Alan served as associate pastor in a local church, and he soon began to put his ministry ahead of his wife. Lisa, still dealing with issues she had had since childhood, suffered as a result. At the 15-year mark of their marriage, Lisa had an affair.

“As you can imagine, the ‘glass house’ exploded,” Alan said. “It was ugly; it was terrible. But in that moment, when the truth finally was revealed, Lisa finally became broken, crushed.”

“Whenever I married Alan, I thought I found Christ,” Lisa said. “But instead of making Jesus Christ the Lord of my life, I made Alan my god. And whenever you put anything in that place besides God, it’s going to fall.”

Following the revelation of her adultery, Lisa went into the backyard of their home and lay facedown on the ground, “because at that point,” she said, “I could not go any lower.” There, she cried out to God.

“I said, ‘God, I thought I knew you. I thought I had a relationship with you. But I have nothing. If you’re there, if you’re real, please come and rescue me.’ And He met me right there.”

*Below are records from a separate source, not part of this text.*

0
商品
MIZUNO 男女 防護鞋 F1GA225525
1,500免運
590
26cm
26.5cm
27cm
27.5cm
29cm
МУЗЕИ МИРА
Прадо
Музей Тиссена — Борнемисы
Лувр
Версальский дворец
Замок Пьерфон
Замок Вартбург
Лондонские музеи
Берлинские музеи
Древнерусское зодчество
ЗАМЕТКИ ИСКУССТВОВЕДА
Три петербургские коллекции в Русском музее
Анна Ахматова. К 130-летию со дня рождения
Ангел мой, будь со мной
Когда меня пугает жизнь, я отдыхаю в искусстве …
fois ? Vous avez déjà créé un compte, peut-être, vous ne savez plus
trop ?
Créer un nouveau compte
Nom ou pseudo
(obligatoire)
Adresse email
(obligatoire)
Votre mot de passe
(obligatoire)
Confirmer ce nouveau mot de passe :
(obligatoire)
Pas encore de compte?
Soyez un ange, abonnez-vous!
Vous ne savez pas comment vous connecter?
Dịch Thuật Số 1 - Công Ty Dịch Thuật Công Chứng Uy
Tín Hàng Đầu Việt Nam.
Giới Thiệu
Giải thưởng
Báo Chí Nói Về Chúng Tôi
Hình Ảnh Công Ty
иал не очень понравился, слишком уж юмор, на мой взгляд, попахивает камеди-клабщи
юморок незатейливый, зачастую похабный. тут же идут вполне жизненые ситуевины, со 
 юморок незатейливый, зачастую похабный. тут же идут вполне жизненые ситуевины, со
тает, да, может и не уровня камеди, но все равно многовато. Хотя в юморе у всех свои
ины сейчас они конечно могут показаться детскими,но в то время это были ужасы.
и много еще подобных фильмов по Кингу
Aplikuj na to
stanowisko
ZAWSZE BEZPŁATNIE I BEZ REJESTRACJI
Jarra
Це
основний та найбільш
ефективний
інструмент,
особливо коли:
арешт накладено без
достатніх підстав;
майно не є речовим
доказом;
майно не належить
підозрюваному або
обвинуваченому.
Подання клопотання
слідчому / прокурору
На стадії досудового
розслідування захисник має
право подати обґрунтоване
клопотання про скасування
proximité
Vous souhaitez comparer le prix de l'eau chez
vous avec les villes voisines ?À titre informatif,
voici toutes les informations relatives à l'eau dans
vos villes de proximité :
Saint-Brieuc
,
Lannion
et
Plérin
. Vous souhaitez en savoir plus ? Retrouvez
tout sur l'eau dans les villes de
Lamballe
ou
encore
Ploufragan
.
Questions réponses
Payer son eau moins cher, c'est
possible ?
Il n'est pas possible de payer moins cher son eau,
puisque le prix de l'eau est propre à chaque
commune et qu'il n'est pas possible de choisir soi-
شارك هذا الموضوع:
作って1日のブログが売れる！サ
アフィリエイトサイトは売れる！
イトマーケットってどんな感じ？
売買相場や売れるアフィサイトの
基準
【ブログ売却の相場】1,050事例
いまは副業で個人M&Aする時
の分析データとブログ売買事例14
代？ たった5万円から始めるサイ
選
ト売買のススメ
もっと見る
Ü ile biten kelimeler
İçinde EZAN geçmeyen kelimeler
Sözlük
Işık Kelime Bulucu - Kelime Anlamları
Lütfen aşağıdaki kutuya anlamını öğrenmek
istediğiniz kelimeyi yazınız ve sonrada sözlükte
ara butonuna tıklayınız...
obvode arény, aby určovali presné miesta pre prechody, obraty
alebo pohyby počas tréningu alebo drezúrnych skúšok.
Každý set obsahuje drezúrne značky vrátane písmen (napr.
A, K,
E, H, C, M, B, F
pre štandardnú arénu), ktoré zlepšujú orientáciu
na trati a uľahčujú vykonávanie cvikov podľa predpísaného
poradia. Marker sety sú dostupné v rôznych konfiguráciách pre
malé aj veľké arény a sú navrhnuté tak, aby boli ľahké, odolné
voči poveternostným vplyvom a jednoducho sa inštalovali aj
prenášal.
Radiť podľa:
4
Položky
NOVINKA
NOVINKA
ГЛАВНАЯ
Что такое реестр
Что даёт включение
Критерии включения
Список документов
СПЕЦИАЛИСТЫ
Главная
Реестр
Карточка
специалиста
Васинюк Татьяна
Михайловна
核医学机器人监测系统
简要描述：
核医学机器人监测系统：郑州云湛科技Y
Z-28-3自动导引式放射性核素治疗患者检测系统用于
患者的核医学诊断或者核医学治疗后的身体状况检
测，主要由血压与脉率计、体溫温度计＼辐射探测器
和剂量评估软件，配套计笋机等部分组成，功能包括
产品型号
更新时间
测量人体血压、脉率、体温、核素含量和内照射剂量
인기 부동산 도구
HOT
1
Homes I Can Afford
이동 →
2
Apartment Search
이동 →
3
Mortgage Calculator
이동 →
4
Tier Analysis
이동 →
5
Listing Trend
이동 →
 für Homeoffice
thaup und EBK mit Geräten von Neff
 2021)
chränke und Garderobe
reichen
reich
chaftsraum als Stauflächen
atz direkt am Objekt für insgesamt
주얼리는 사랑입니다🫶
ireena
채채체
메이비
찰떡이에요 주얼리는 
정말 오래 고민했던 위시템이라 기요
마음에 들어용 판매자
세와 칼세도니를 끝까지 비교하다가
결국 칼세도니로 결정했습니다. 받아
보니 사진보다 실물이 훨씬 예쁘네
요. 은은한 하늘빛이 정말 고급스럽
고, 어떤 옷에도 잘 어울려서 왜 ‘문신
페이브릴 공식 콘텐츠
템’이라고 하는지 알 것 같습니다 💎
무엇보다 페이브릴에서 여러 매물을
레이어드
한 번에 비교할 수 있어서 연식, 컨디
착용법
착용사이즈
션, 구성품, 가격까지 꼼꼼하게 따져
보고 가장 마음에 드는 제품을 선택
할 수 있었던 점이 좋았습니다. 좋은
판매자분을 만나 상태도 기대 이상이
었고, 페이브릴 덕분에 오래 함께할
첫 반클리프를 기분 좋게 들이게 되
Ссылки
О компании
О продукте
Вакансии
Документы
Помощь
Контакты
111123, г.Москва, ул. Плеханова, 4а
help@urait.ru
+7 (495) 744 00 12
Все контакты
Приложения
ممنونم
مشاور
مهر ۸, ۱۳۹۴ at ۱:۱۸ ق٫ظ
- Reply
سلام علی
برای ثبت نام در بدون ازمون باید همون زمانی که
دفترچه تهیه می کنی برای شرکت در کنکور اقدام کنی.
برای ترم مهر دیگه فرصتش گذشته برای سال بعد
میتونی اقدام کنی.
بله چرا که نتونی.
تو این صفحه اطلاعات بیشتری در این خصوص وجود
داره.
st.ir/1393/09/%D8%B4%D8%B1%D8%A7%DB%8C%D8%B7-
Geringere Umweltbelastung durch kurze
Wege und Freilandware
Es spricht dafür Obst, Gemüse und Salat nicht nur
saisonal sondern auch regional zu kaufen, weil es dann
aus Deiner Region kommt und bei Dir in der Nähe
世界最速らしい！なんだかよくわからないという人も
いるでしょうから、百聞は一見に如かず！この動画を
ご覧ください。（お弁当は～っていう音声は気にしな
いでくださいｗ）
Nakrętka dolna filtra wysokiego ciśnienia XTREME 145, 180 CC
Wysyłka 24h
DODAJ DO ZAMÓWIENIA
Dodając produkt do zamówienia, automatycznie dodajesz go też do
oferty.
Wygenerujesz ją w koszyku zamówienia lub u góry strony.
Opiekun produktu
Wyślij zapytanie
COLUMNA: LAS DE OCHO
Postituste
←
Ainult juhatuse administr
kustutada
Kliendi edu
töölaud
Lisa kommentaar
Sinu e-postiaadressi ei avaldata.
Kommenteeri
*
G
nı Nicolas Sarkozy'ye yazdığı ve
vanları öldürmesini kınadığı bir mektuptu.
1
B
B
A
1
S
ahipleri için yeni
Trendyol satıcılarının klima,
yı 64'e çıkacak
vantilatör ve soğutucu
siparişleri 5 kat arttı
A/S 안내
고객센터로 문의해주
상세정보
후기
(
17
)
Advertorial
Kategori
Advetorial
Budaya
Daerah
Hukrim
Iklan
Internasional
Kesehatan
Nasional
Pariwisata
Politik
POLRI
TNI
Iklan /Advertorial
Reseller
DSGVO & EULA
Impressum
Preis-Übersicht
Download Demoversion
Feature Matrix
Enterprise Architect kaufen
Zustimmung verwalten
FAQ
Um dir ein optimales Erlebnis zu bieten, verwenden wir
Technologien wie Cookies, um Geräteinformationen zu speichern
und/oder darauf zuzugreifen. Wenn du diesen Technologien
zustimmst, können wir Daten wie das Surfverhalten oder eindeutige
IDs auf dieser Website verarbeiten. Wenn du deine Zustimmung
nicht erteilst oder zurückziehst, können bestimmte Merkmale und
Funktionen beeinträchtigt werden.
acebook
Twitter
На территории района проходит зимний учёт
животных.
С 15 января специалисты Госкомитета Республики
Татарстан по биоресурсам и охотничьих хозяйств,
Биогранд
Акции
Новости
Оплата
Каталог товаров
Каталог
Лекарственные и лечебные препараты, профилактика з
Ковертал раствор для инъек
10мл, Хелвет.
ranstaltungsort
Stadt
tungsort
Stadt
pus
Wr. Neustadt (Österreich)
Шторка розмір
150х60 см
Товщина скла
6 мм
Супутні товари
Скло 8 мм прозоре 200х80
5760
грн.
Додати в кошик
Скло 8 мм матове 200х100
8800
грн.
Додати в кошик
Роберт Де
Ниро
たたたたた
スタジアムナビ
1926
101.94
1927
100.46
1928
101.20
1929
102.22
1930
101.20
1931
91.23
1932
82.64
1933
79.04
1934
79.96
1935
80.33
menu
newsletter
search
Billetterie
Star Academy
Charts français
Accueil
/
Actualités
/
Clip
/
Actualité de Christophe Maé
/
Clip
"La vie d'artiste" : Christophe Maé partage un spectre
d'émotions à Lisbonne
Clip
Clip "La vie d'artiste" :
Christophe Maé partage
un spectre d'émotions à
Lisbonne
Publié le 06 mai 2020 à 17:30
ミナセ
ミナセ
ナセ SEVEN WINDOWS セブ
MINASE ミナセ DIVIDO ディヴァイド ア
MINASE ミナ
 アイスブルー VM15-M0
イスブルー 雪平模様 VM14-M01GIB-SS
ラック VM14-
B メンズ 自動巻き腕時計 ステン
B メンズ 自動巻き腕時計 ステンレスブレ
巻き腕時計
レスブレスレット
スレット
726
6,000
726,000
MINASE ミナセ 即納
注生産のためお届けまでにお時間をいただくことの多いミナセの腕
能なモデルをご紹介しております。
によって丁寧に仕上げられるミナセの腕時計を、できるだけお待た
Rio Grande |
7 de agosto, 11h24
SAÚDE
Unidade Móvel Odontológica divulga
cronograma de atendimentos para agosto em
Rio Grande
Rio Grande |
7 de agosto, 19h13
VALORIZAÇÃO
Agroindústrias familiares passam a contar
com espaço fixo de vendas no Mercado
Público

Over the next few weeks, Lisa, with the aid of some friends from church, finally “gave it all to God.” After becoming reconciled to her husband, their lives and the lives of their two daughters changed drastically, as they finally experienced the fullness of God.  

Soon, the Robertsons became “first responders” for marriage issues within the church, performing pre-marital and marriage counseling and hosting marriage conferences, “because,” as Lisa explained, “we were the beggars who found bread, and we had a story to tell. … [God] made us new. He made our family new. And He met us right where we were. … He will meet you wherever you call out to Him.”

Alan and Lisa’s counsel for marriage, as found in their book A New Season, is based on Ephesians 5:33, which commands husbands to love their wives and wives to respect their husbands. Alan pointed out that, implicitly, this means husbands and wives should be respectable and loveable.

The couple pointed to Job 31 and Proverbs 31 as important Scriptures for husbands and wives, respectively. Applications for husbands included making a covenant with one’s eyes not to look lustfully at women and not being vengeful but rather forgiving. Applications for wives included managing one’s family well and deriving beauty not from outward adornment but from fearing the Lord.

Following their presentation, Southwestern President Paige Patterson called their story a “marvelous testimony of the grace of God.” He continued, “I pray everybody in America will hear it; we don’t have any political problems that you couldn’t solve in America if we got the homes right.”

This event served as the first plenary session of Southwestern’s Art of Homemaking Conference, which continued Oct. 28-29.